START DATA LISTING
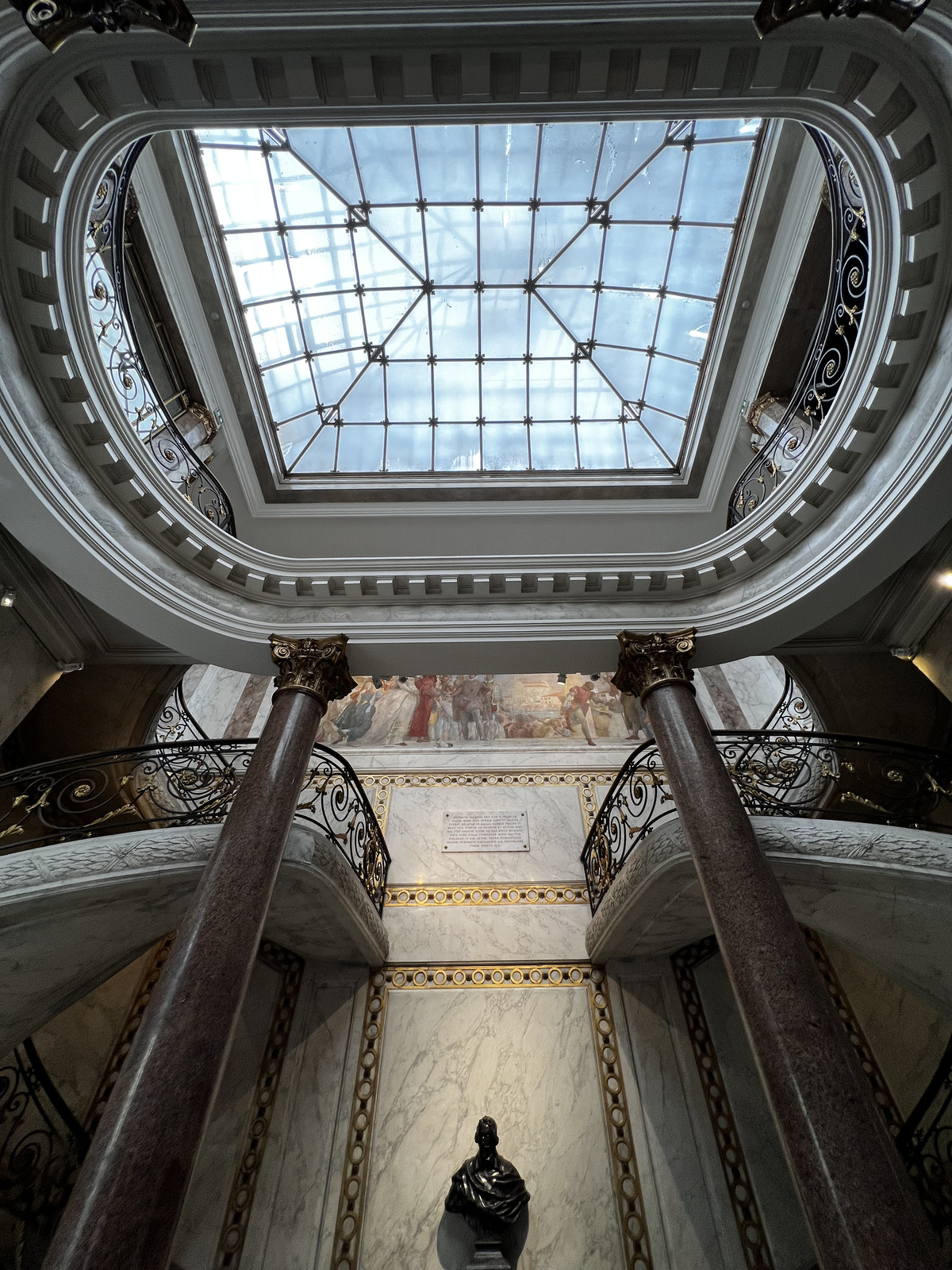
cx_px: 476
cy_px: 635
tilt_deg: +48.4
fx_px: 477
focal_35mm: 13
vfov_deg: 106.2
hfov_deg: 89.9
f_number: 1.8
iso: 64
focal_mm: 1.57
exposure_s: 1/111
END DATA LISTING
REQUIRED ACTION:
Could you give again exactly the lines from the line containing "vfov_deg: 106.2" through the final line of the data above, and no others?

ANSWER:
vfov_deg: 106.2
hfov_deg: 89.9
f_number: 1.8
iso: 64
focal_mm: 1.57
exposure_s: 1/111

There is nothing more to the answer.